The initial injury occurs within the acinar cell.

The conversion of trypsinogen to trypsins and the subsequent activation of pancreatic proteases and phospholipase A2 are supposed to play an important role in the initiation of acinar cell inflammation. After acinar injury, pancreatic enzymes leak into the interstitium, causing edema and possibly also inflammation. Lipase and co-li-passes also filter from acinar cells located in the periphery, which causes peripancreatic fat necrosis. Injured fat cells can produce noxious agents that induce further damage to acinar cells in the periphery.

For this to occur, phospholipase A2 has to cause additional damage to the peripheral acinar cell membranes.

The first white blood cells to appear in areas of inflammation are neutrophils, followed by macrophages, monocytes, lymphocytes, and other cells.

There is evidence that free oxygen radicals derived from neutrophils play a key role in lung injury associated with severe acute pancreatitis.

This would result in the digestion of the pancreatic tissues. A chain reaction occurs with tissue damage and death, enzyme release, increased enzyme activation and release of bradykinins and vasoactive substances with increased vascular permeability and edema.

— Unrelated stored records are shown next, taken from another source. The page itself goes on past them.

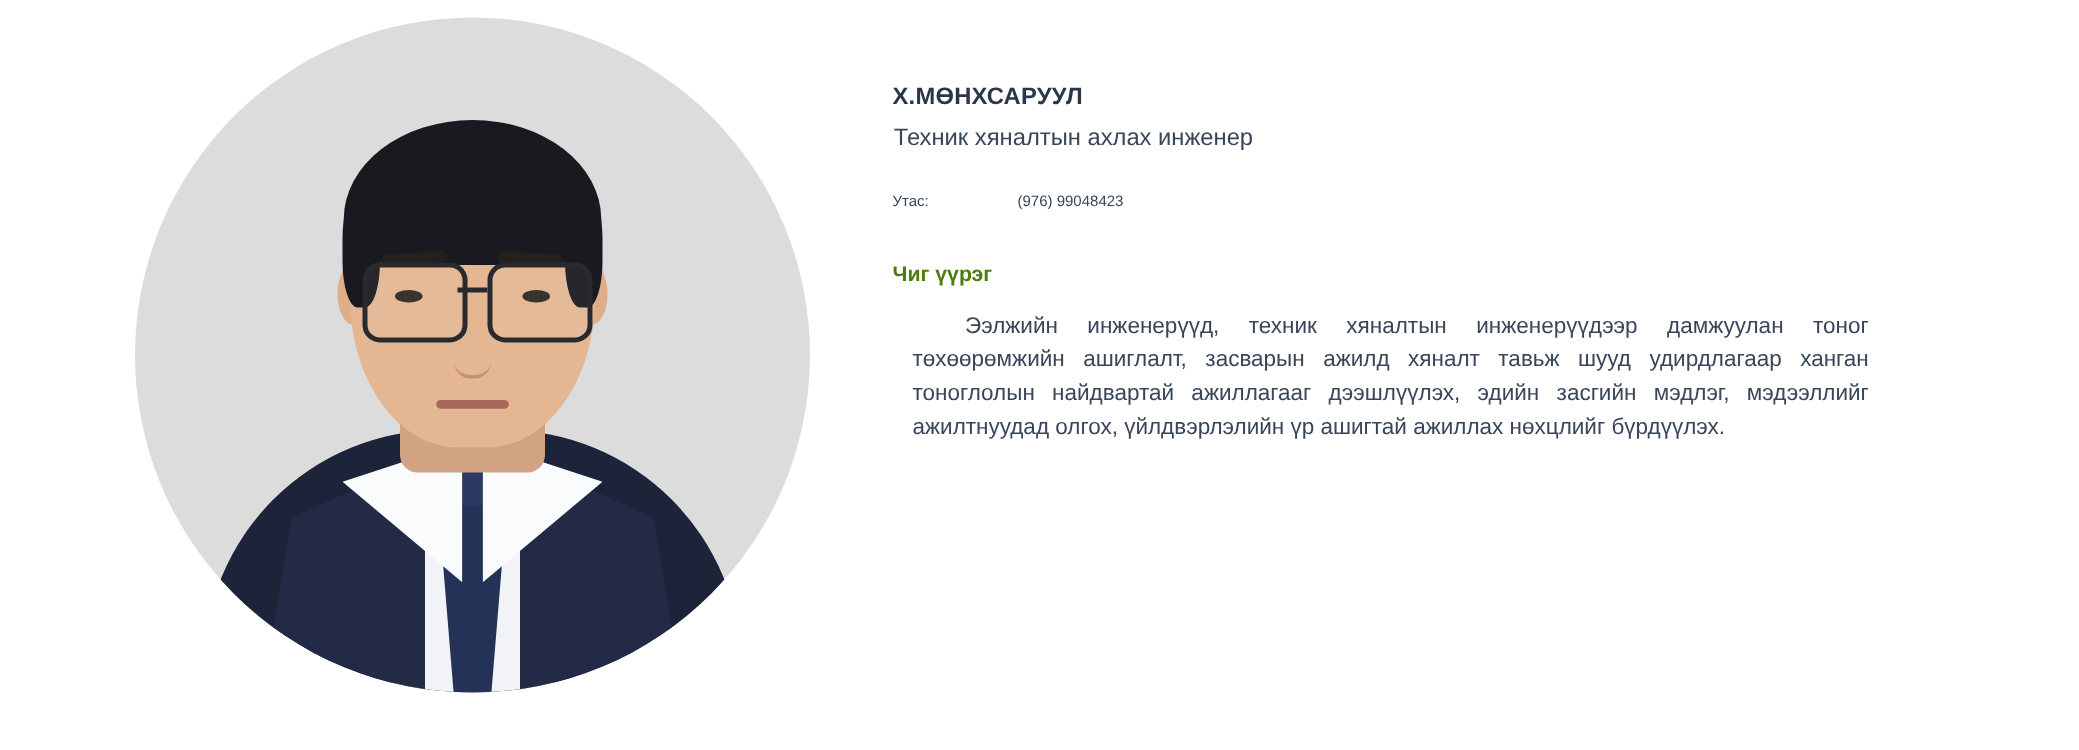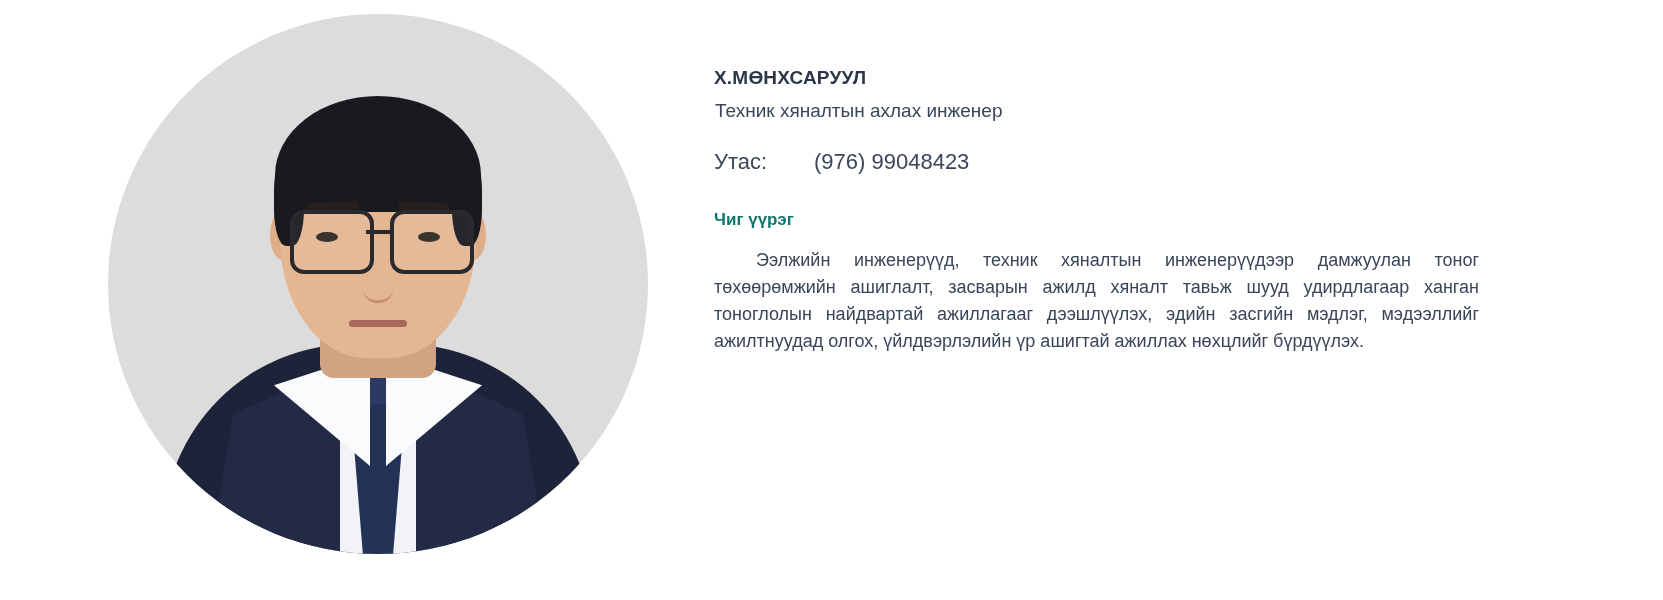--- a/index.html
+++ b/index.html
@@ -249,46 +249,46 @@
   }
   .position {
     font-size: 19px;
     font-weight: normal;
     color: #39465a;
     margin: 0 0 26px 1px;
     line-height: 1.1;
   }
   .contact-row {
     display: block;
-    font-size: 22px;
+    font-size: 12px;
     color: #39465a;
     line-height: 27px;
     white-space: nowrap;
   }
   .contact-label {
     display: inline-block;
     width: 100px;
   }
   .contact-value {
     display: inline-block;
   }
   .section-title {
     font-size: 17px;
     font-weight: bold;
-    color: #0f766e;
+    color: #4d7c0f;
     margin: 36px 0 18px 0;
     line-height: 1.1;
   }
   .body-text {
     font-size: 18px;
     line-height: 27px;
     color: #39465a;
     text-align: justify;
     text-justify: inter-word;
-    margin: 0;
+    margin: 16px;
     width: 765px;
   }
   .body-text .indent {
     display: inline-block;
     width: 42px;
   }
 </style>
 </head>
 <body>
 

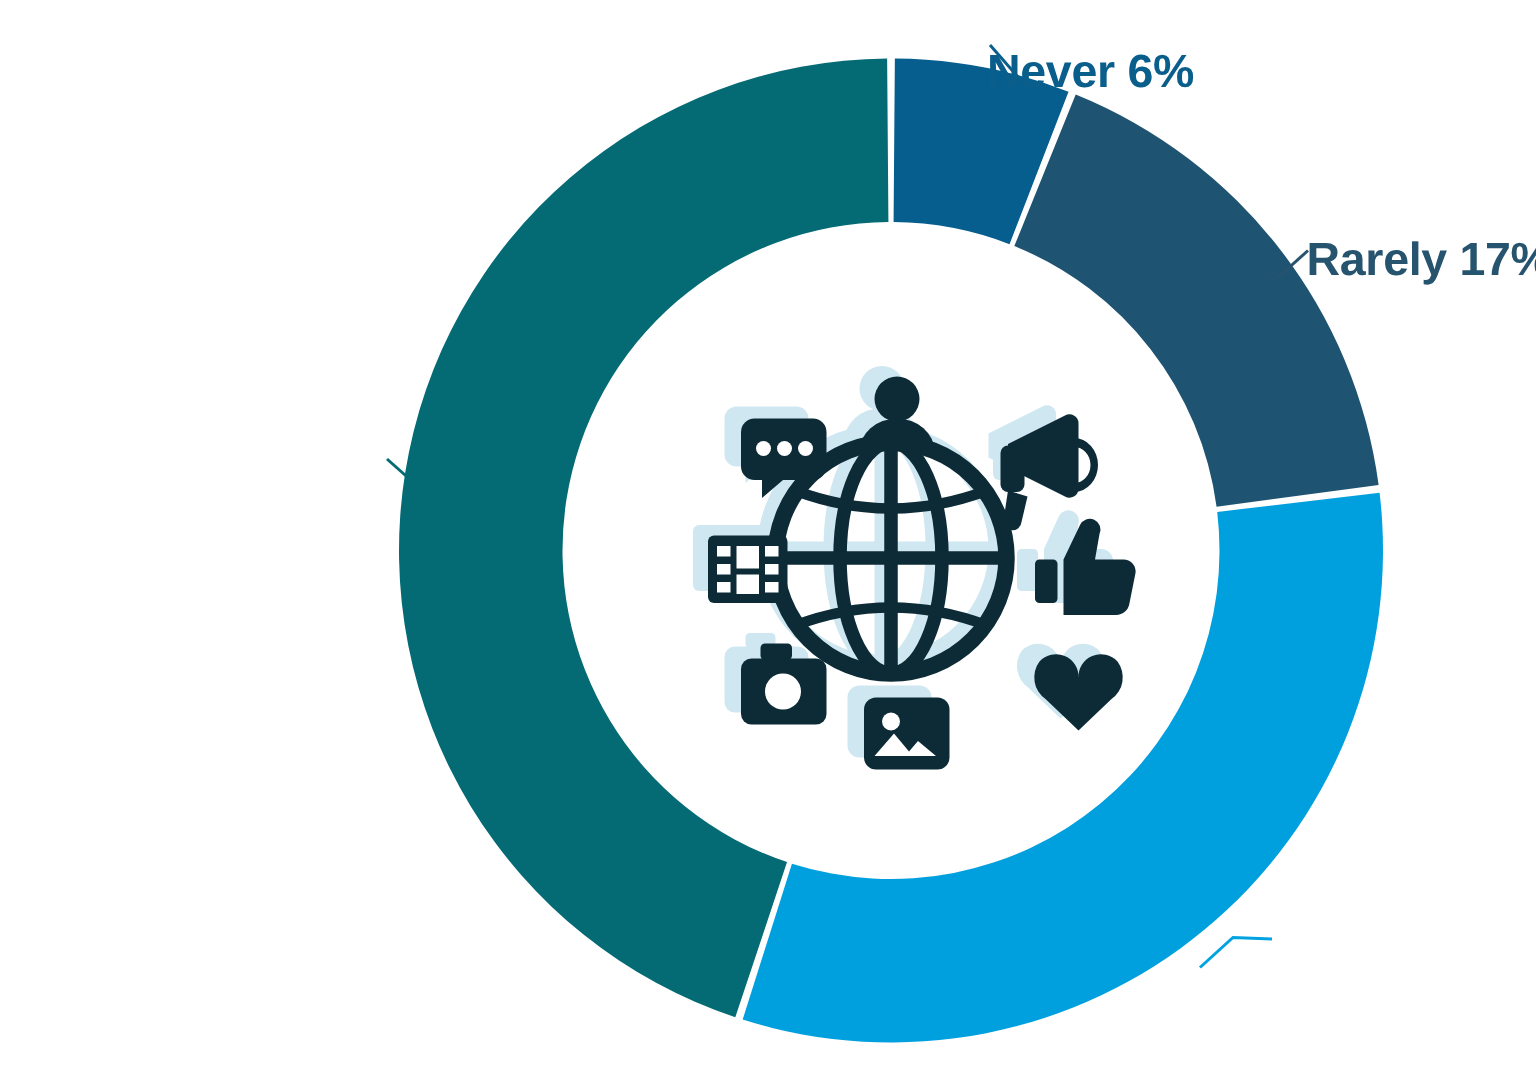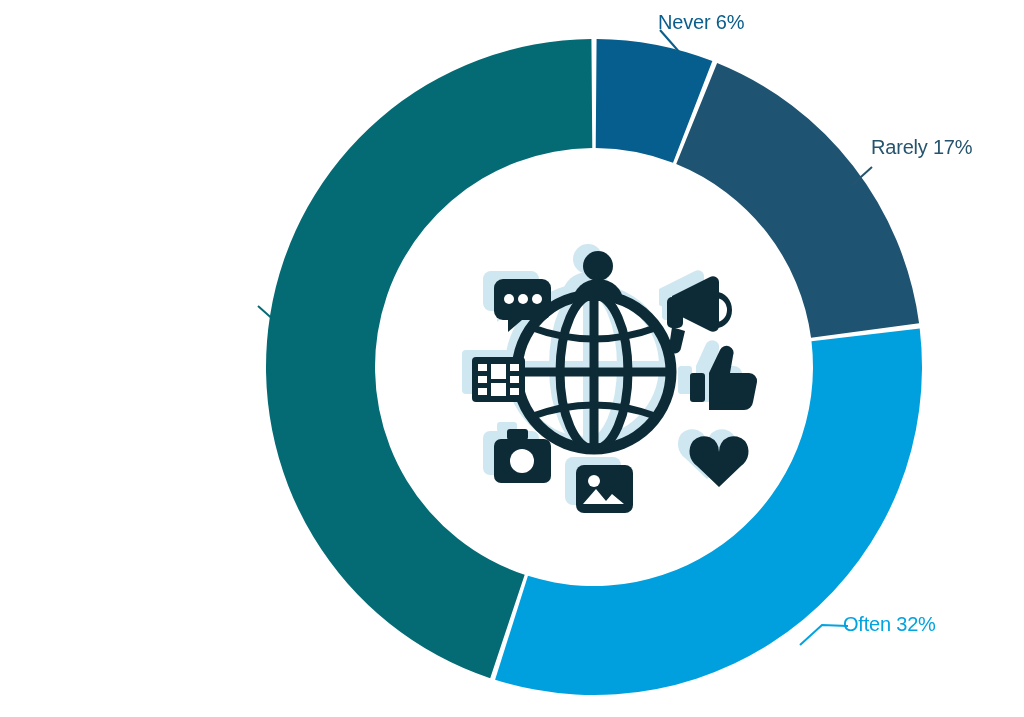--- a/index.html
+++ b/index.html
@@ -19,26 +19,27 @@
   }
   #chart-svg {
     position: absolute;
     left: 0; top: 0;
     width: 1024px;
     height: 717px;
   }
   .slice-label {
     position: absolute;
     font-family: "Liberation Sans", sans-serif;
-    font-weight: normal;
-    font-size: 20px;
+    font-weight: bold;
+    font-size: 31px;
     letter-spacing: -0.2px;
     white-space: nowrap;
     line-height: 1;
     user-select: none;
+    margin-top: 20px;
   }
   #label-never    { left: 658px; top: 12px;  color: #0a5e8c; }
   #label-rarely   { left: 871px; top: 137px; color: #26546f; }
   #label-often    { left: 843px; top: 614px; color: #02a3e0; }
   #label-occ      { left: 8px;   top: 286px; color: #046b75; }
 </style>
 </head>
 <body>
 
 <div id="stage">
@@ -160,15 +161,14 @@
             <circle cx="523" cy="299" r="5"></circle>
             <circle cx="537" cy="299" r="5"></circle>
           </g>
         </g>
       </g>
     </g>
   </svg>
 
   <div class="slice-label" id="label-never">Never 6%</div>
   <div class="slice-label" id="label-rarely">Rarely 17%</div>
-  <div class="slice-label" id="label-often">Often 32%</div>
 
 </div>
 
 </body></html>

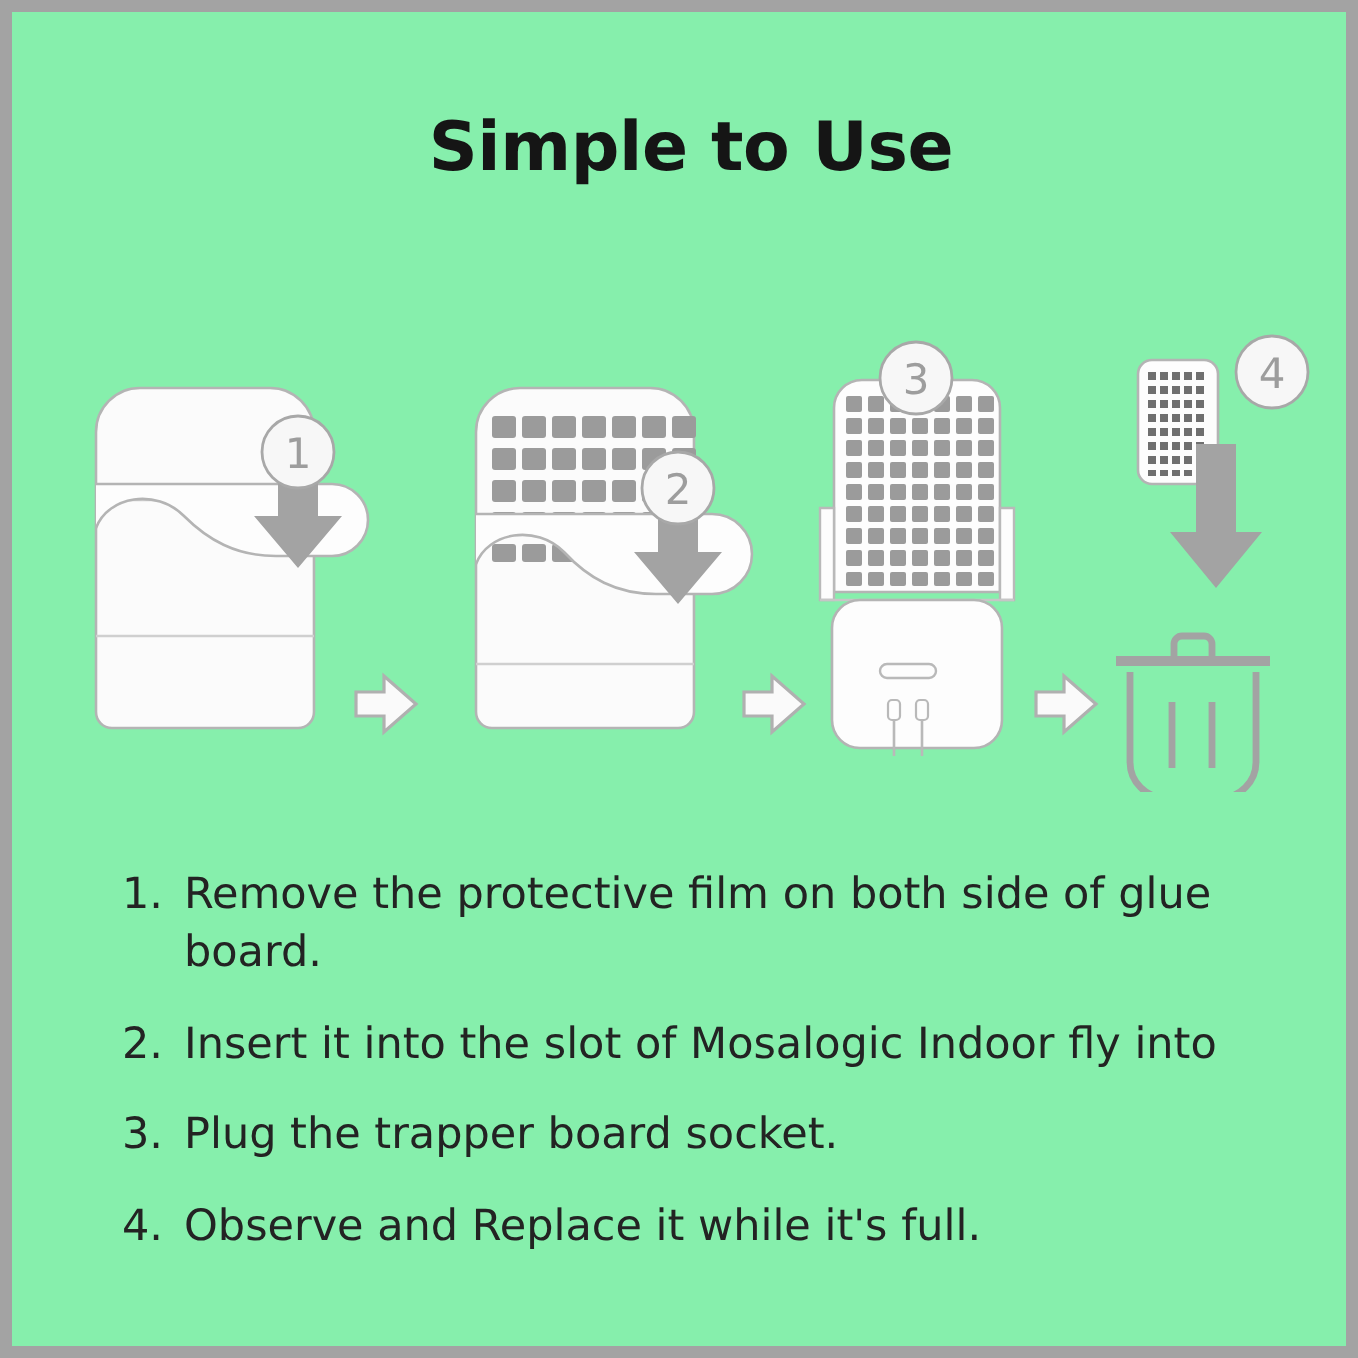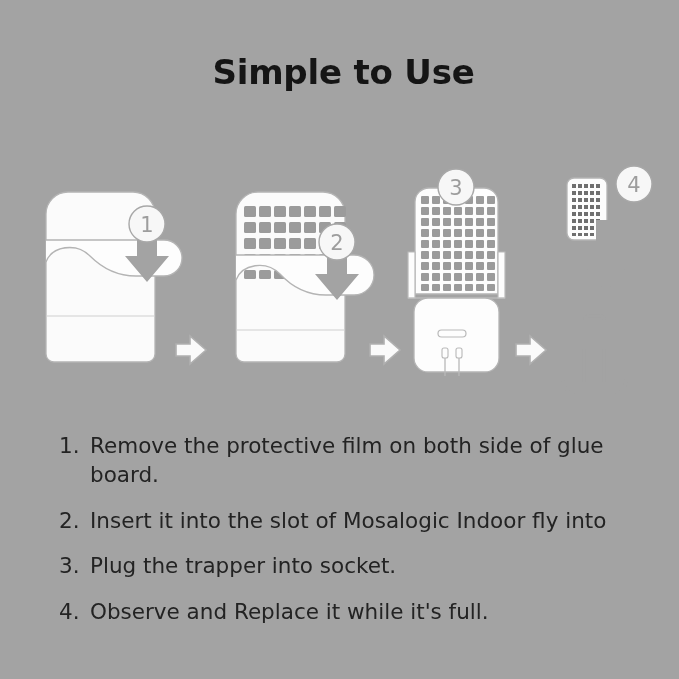--- a/index.html
+++ b/index.html
@@ -10,22 +10,22 @@
     width: 679px;
     height: 679px;
     background: #f7f7f7;
     font-family: "DejaVu Sans", "Liberation Sans", sans-serif;
     overflow: hidden;
     position: relative;
   }
   #page {
     position: absolute;
     inset: 0;
-    background: #a3a3a3;
-    border: 4px solid #a3a3a3;
+    background: #86efac;
+    border: 6px solid #a3a3a3;
     box-sizing: border-box;
   }
   #page-title {
     position: absolute;
     top: 48px;
     left: 0;
     width: 679px;
     text-align: center;
     font-size: 34px;
     font-weight: bold;
@@ -319,21 +319,21 @@
     <div class="instruction-item">
       <span class="instruction-num">1.</span>
       <span class="instruction-text">Remove the protective film on both side of glue board.</span>
     </div>
     <div class="instruction-item">
       <span class="instruction-num">2.</span>
       <span class="instruction-text">Insert it into the slot of Mosalogic Indoor fly into</span>
     </div>
     <div class="instruction-item">
       <span class="instruction-num">3.</span>
-      <span class="instruction-text">Plug the trapper into socket.</span>
+      <span class="instruction-text">Plug the trapper board socket.</span>
     </div>
     <div class="instruction-item">
       <span class="instruction-num">4.</span>
       <span class="instruction-text">Observe and Replace it while it's full.</span>
     </div>
   </div>
 
 </div>
 
 </body></html>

Acute pancreatitis can be caused by toxic (alcohol), mechanical (gallstones), traumatic, and metabolic causes (hypercalcemia, hypertroglyceridemia). Medications (thiazides), viral (urlian fever), etc.

Symptoms and signs

The picture is characterized by the presence of constant pain in the epigastrium, hypochondria and flanks, known as belt pain, which can vary from mild to very intense, and which leads the patient to remain still while flexing the trunk. It can be accompanied by diffuse abdominal pain, nausea, and vomiting. Physical examination reveals tenderness on deep palpation of the epigastrium, fever, hypotension, tachycardia, signs of left pleural effusion, abdominal wall rigidity, decompression pain, and absent bowel sounds. The presence of periumbilical bluish macules is known as Cullen's sign and is due to the existence of a hemoperitoneum.

Study methodology

The picture is defined by an increase in amylasemia and amylauria. There may be leukocytosis and hyperglycemia, and hypocalcemia is found in 25 cases.

Direct abdominal radiography may show a regional ileus. Ultrasound is primarily useful for diagnosing pseudocysts.

Abnormalities consistent with acute pancreatitis include enlargement of the pancreas and loss of normal internal echoes.

The computed tomography (CT) is useful in the care of patients with acute pancreatitis. There are three main indications for obtaining a CT scan in these cases. First, if other serious intra-abdominal diseases such as mesenteric infarction or perforated ulcer cannot be excluded, CT is very useful in establishing the appropriate diagnosis.

Second, CT is useful in staging the severity of acute pancreatitis.

Third, CT is useful in defining the presence of complications from pancreatitis, which includes involvement of the gastrointestinal tract, nearby blood vessels, and neighboring organs such as the liver, spleen, and kidney.